[Start of section]
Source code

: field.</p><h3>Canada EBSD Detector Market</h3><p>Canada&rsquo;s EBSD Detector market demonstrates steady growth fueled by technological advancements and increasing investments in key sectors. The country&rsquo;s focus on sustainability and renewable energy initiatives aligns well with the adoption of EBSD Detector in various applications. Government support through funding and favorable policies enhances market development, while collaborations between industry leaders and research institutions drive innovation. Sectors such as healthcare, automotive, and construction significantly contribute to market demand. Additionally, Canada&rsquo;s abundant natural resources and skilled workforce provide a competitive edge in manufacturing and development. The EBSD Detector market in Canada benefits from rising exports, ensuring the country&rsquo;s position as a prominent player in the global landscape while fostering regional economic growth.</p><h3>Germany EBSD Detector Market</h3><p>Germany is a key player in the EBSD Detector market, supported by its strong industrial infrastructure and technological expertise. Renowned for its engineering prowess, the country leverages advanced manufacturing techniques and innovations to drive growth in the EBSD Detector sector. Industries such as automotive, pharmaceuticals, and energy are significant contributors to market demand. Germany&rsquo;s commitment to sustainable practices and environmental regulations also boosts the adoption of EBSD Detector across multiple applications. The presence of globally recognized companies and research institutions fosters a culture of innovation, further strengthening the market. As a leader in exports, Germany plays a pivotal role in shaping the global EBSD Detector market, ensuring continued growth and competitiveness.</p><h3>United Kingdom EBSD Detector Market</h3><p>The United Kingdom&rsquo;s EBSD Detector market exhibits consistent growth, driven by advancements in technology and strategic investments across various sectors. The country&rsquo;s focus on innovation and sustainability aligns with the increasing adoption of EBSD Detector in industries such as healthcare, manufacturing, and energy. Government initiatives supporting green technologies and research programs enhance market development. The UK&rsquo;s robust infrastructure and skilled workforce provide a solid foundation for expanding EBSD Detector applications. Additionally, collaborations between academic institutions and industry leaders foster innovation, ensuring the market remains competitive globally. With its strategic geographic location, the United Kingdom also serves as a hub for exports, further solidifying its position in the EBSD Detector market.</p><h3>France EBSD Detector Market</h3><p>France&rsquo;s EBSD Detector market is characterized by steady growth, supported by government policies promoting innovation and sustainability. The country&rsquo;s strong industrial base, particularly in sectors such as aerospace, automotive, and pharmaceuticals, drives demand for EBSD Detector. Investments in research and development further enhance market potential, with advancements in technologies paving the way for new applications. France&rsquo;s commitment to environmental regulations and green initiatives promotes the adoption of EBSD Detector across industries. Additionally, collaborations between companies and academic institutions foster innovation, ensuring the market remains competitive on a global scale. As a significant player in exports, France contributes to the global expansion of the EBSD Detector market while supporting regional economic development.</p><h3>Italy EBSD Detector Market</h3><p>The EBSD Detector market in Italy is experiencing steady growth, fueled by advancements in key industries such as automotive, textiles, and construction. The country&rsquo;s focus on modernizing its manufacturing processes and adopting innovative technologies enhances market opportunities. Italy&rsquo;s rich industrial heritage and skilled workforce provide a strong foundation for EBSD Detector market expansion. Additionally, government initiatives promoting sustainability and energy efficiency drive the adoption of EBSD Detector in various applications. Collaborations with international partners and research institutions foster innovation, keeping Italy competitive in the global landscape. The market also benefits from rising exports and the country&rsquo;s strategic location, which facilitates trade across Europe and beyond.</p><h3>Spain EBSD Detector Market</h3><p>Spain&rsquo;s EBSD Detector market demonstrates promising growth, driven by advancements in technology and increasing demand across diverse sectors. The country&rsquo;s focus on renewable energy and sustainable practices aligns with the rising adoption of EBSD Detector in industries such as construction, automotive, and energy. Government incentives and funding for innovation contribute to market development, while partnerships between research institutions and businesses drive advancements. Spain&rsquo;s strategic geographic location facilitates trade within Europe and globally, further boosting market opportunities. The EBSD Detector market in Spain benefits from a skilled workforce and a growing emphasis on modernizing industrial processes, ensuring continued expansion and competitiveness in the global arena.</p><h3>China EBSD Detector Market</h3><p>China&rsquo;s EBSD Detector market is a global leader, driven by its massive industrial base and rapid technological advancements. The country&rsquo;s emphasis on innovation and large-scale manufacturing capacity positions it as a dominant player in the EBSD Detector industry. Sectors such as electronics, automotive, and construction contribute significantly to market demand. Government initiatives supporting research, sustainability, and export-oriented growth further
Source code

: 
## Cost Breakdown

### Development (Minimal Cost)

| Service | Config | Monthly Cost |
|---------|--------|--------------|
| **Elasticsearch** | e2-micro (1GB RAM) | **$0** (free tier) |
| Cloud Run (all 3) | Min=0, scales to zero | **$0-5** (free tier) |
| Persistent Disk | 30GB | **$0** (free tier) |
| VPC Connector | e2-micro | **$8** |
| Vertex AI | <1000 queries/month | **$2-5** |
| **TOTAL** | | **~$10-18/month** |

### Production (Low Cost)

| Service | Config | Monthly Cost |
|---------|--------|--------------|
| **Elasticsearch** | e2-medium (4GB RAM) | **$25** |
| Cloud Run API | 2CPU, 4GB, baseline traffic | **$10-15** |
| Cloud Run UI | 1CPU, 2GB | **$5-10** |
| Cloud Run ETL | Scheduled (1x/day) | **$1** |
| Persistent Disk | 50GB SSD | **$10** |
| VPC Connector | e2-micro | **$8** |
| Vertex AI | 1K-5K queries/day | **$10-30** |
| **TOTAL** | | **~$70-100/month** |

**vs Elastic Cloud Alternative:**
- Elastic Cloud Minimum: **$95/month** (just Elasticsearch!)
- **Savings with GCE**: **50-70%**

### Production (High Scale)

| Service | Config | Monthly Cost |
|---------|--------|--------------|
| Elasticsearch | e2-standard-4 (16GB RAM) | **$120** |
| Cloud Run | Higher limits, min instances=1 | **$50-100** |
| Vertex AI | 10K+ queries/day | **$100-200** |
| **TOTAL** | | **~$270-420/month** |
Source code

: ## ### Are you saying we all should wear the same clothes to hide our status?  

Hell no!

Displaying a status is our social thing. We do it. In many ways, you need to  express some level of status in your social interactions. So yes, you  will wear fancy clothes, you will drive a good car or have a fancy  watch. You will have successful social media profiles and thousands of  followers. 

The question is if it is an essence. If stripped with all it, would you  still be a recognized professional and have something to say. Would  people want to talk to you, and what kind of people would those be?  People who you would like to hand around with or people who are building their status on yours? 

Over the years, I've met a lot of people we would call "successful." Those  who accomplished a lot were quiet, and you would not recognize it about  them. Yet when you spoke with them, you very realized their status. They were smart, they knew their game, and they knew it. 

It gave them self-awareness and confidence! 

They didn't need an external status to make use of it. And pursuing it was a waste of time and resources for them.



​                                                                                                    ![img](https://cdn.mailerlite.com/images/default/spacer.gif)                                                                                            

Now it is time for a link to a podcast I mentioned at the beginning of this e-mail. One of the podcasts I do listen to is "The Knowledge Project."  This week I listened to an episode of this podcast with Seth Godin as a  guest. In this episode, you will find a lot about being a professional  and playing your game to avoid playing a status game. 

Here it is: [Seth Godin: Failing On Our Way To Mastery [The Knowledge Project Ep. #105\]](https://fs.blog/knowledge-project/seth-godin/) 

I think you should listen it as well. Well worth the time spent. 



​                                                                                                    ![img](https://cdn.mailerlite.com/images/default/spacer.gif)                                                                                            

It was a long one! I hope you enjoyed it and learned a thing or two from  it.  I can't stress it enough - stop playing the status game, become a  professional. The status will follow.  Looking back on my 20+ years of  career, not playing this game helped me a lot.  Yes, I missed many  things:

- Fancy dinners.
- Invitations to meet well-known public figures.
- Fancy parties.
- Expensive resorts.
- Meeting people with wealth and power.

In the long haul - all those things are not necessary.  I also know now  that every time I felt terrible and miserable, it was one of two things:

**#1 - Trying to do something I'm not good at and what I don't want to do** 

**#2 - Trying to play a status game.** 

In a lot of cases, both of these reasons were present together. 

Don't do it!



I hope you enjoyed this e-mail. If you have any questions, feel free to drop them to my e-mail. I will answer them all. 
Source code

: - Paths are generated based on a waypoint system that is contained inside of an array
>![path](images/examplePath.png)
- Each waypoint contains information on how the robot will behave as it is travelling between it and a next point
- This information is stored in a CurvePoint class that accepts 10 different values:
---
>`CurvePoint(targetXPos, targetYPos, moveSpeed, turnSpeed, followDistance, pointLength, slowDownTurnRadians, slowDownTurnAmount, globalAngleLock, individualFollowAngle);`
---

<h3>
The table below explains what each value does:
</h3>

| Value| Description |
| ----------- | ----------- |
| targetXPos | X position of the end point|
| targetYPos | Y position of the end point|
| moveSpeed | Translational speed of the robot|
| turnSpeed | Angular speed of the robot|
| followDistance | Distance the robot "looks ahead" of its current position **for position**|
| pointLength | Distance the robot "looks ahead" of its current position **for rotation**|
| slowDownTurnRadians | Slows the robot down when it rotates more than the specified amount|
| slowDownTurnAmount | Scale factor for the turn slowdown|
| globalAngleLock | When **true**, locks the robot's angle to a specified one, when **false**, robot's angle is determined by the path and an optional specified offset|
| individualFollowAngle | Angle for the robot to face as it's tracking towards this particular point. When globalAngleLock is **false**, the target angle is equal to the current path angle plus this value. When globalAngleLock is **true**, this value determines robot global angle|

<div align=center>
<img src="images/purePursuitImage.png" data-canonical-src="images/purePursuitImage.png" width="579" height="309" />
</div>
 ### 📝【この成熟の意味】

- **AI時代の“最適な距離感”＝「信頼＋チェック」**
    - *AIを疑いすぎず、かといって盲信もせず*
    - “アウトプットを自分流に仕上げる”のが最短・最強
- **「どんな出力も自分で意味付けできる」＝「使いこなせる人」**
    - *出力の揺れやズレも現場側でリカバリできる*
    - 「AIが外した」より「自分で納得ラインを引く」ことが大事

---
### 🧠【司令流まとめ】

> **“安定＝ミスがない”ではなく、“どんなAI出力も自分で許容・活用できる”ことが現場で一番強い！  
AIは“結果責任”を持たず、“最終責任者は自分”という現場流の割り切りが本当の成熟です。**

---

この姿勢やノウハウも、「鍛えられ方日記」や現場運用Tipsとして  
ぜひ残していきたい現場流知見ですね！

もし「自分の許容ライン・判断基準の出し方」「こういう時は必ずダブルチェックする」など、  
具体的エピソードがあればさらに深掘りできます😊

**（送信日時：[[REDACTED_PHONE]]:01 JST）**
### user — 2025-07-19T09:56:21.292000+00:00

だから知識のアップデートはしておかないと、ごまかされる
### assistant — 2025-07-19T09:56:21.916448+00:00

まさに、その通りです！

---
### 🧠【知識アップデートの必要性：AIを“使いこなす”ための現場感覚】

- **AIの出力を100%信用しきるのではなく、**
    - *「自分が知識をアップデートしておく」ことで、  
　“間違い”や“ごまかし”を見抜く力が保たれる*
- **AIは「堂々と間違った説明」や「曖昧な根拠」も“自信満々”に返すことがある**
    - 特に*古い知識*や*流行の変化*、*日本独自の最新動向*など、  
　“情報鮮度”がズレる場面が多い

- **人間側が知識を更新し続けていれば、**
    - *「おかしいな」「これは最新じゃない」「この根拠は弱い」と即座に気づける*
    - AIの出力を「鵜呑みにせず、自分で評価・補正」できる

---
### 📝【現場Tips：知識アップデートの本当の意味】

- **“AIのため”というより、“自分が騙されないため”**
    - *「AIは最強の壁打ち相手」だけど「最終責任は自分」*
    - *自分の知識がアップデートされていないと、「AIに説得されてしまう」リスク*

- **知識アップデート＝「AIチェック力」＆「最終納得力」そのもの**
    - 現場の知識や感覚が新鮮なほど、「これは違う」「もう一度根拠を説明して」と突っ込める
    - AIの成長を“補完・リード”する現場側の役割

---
[End of section]
**What you have to do**
Print exactly, and only, the lines from the line containing "- **人間側が知識を更新し続けていれば、**" through the final line of the records, both included.

**Exercise output**
- **人間側が知識を更新し続けていれば、**
    - *「おかしいな」「これは最新じゃない」「この根拠は弱い」と即座に気づける*
    - AIの出力を「鵜呑みにせず、自分で評価・補正」できる

---
### 📝【現場Tips：知識アップデートの本当の意味】

- **“AIのため”というより、“自分が騙されないため”**
    - *「AIは最強の壁打ち相手」だけど「最終責任は自分」*
    - *自分の知識がアップデートされていないと、「AIに説得されてしまう」リスク*

- **知識アップデート＝「AIチェック力」＆「最終納得力」そのもの**
    - 現場の知識や感覚が新鮮なほど、「これは違う」「もう一度根拠を説明して」と突っ込める
    - AIの成長を“補完・リード”する現場側の役割

---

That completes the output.